The parents, through a group called Fight for Schools, alleged that the school district’s efforts to address a history of racism are evidence that it is implementing critical race theory. Loudoun schools deny those accusations.

Curtis said he has the strong support of his school administration, but he half-joked with the students on curriculum day that they should take his class because it could end up being banned at some point.

“It’d be kind of cool to say you took a banned course,” he told them.

Even in states where there hasn’t been as much pushback, Black teachers are angry about what they see as retrenchment when it comes to exploring essential issues of racism and equity in American history. And they think there is a fundamental misunderstanding of what is and isn’t taught by teachers in class.

“Right now there’s so much influence from the outside about what happens in classrooms,” said Krystal Davis, a Black high school teacher in a suburban Chicago district. “What teachers do every day, they don’t get it. They really think that we’re out there teaching kids like: ‘White people were bad. Black people are great. And White people mistreated Black people forever.’ ... They really think that if you say ‘I’m teaching Black history,’ then that wipes out all of their history.”

For Charice Rosser, a parent of a middle school student in rural North Carolina, the push in some states for schools to avoid teaching about anything other than American exceptionalism is yet one more snub for Black Americans.

“Everybody’s truth has been told, and ours has just been hushed,” Rosser said.

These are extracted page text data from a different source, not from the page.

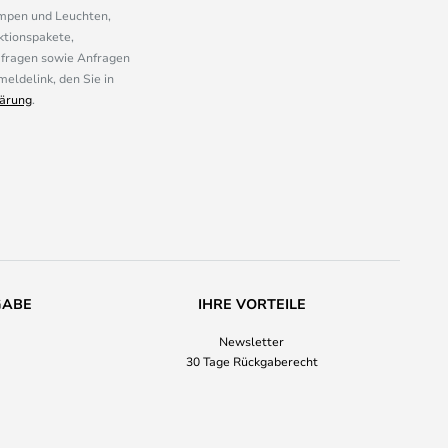
ampen und Leuchten,
ktionspakete,
mfragen sowie Anfragen
eldelink, den Sie in
ärung
.
GABE
IHRE VORTEILE
Newsletter
30 Tage Rückgaberecht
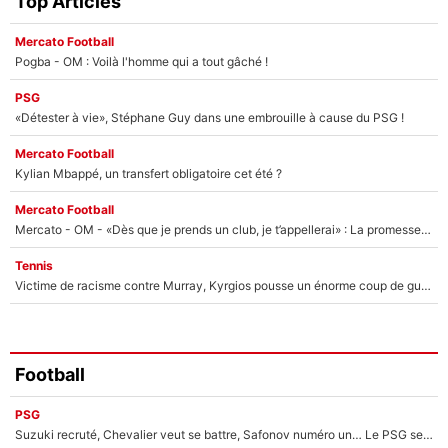
Top Articles
Mercato Football
Pogba - OM : Voilà l'homme qui a tout gâché !
PSG
«Détester à vie», Stéphane Guy dans une embrouille à cause du PSG !
Mercato Football
Kylian Mbappé, un transfert obligatoire cet été ?
Mercato Football
Mercato - OM - «Dès que je prends un club, je t’appellerai» : La promesse de Marcelino au moment de claquer la porte
Tennis
Victime de racisme contre Murray, Kyrgios pousse un énorme coup de gueule !
Football
PSG
Suzuki recruté, Chevalier veut se battre, Safonov numéro un… Le PSG se lance encore dans un gros chantier pour le poste de gardien de but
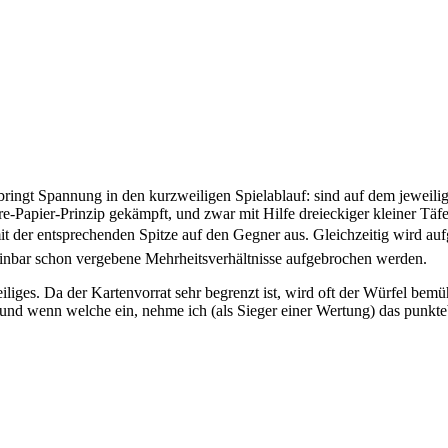
bringt Spannung in den kurzweiligen Spielablauf: sind auf dem jeweili
re-Papier-Prinzip gekämpft, und zwar mit Hilfe dreieckiger kleiner Tä
mit der entsprechenden Spitze auf den Gegner aus. Gleichzeitig wird auf
heinbar schon vergebene Mehrheitsverhältnisse aufgebrochen werden.
weiliges. Da der Kartenvorrat sehr begrenzt ist, wird oft der Würfel b
 und wenn welche ein, nehme ich (als Sieger einer Wertung) das punkte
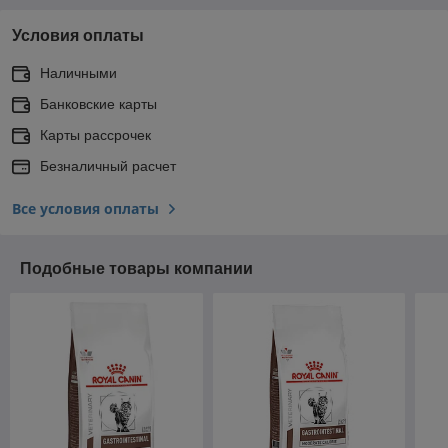
Условия оплаты
Наличными
Банковские карты
Карты рассрочек
Безналичный расчет
Все условия оплаты
Подобные товары компании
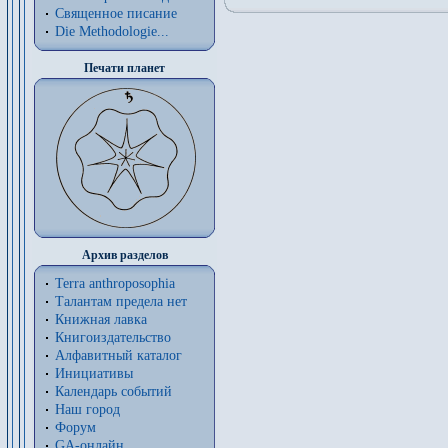
Священное писание
Die Methodologie...
Печати планет
Архив разделов
Terra anthroposophia
Талантам предела нет
Книжная лавка
Книгоиздательство
Алфавитный каталог
Инициативы
Календарь событий
Наш город
Форум
GA-онлайн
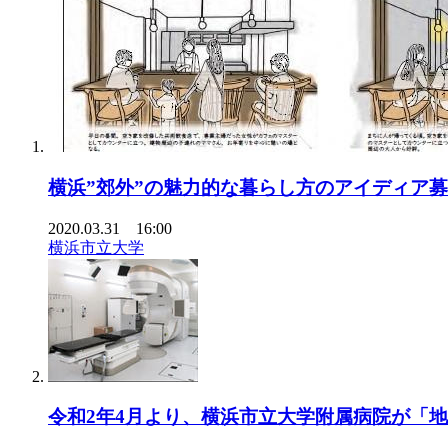
横浜”郊外”の魅力的な暮らし方のアイディア
2020.03.31 16:00
横浜市立大学
令和2年4月より、横浜市立大学附属病院が「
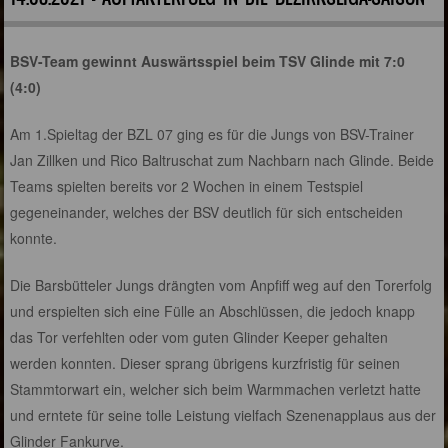
BSV-Team gewinnt Auswärtsspiel beim TSV Glinde mit 7:0
(4:0)
Am 1.Spieltag der BZL 07 ging es für die Jungs von BSV-Trainer
Jan Zillken und Rico Baltruschat zum Nachbarn nach Glinde. Beide
Teams spielten bereits vor 2 Wochen in einem Testspiel
gegeneinander, welches der BSV deutlich für sich entscheiden
konnte.
Die Barsbütteler Jungs drängten vom Anpfiff weg auf den Torerfolg
und erspielten sich eine Fülle an Abschlüssen, die jedoch knapp
das Tor verfehlten oder vom guten Glinder Keeper gehalten
werden konnten. Dieser sprang übrigens kurzfristig für seinen
Stammtorwart ein, welcher sich beim Warmmachen verletzt hatte
und erntete für seine tolle Leistung vielfach Szenenapplaus aus der
Glinder Fankurve.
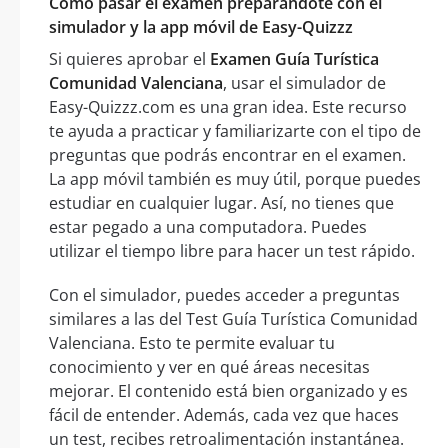
Cómo pasar el examen preparándote con el
simulador y la app móvil de Easy-Quizzz
Si quieres aprobar el
Examen Guía Turística
Comunidad Valenciana
, usar el simulador de
Easy-Quizzz.com es una gran idea. Este recurso
te ayuda a practicar y familiarizarte con el tipo de
preguntas que podrás encontrar en el examen.
La app móvil también es muy útil, porque puedes
estudiar en cualquier lugar. Así, no tienes que
estar pegado a una computadora. Puedes
utilizar el tiempo libre para hacer un test rápido.
Con el simulador, puedes acceder a preguntas
similares a las del Test Guía Turística Comunidad
Valenciana. Esto te permite evaluar tu
conocimiento y ver en qué áreas necesitas
mejorar. El contenido está bien organizado y es
fácil de entender. Además, cada vez que haces
un test, recibes retroalimentación instantánea.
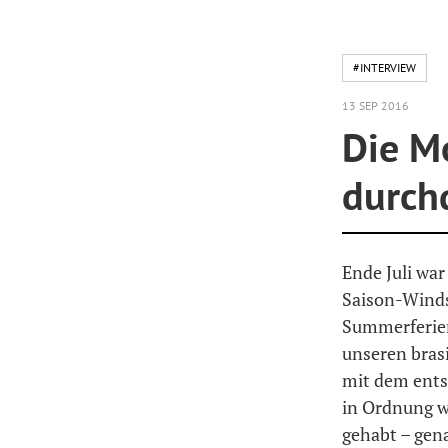
#INTERVIEW
13 SEP 2016
Die M
durch
Ende Juli war
Saison-Winds
Summerferien
unseren bras
mit dem ents
in Ordnung wä
gehabt – gen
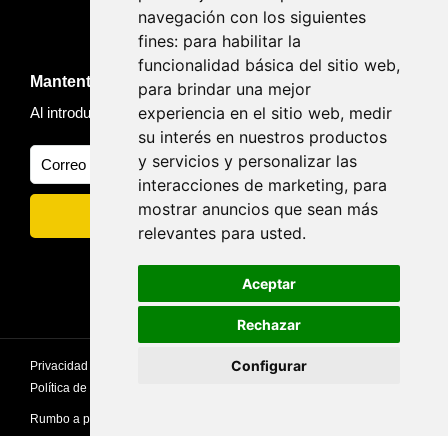
navegación con los siguientes
fines:
para habilitar la
funcionalidad básica del sitio web
,
Mantente informado de novedades y viajes
para brindar una mejor
experiencia en el sitio web
,
medir
Al introducir tu email, aceptas nuestra
Política de privacidad
su interés en nuestros productos
y servicios y personalizar las
interacciones de marketing
,
para
mostrar anuncios que sean más
relevantes para usted
.
Aceptar
Rechazar
Configurar
Privacidad
privacidad
Politica de Cookies
Política de Privacidad
Avisos Legales
Rumbo a picos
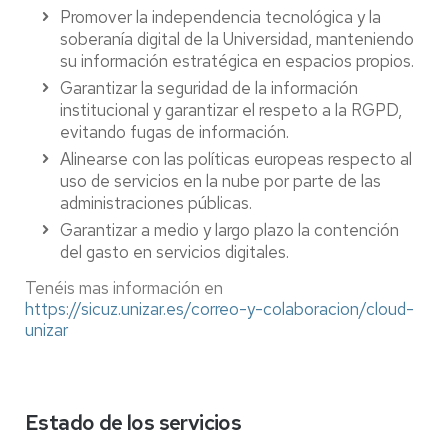
Promover la independencia tecnológica y la
soberanía digital de la Universidad, manteniendo
su información estratégica en espacios propios.
Garantizar la seguridad de la información
institucional y garantizar el respeto a la RGPD,
evitando fugas de información.
Alinearse con las políticas europeas respecto al
uso de servicios en la nube por parte de las
administraciones públicas.
Garantizar a medio y largo plazo la contención
del gasto en servicios digitales.
Tenéis mas información en
https://sicuz.unizar.es/correo-y-colaboracion/cloud-
unizar
Estado de los servicios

She likened ignoring the modern-day effects of slavery and racism to ignoring dark family secrets.

“This may sound a little graphic, but it’s sort of like having a family molester in the family and you don’t say anything,” she said, “because you don’t know how people are going to respond.”

By teaching the full scope of Black American history, including successes and accomplishments but also slavery, Jim Crow and ongoing racism, all students will benefit from a better grasp of how we got to where we are, she said.

“Can we acknowledge the fact that the people that are descendants of this situation are still being impacted?” she said. “What we can we do as a noble and humane thing in society is to at least create stability for the next generation.”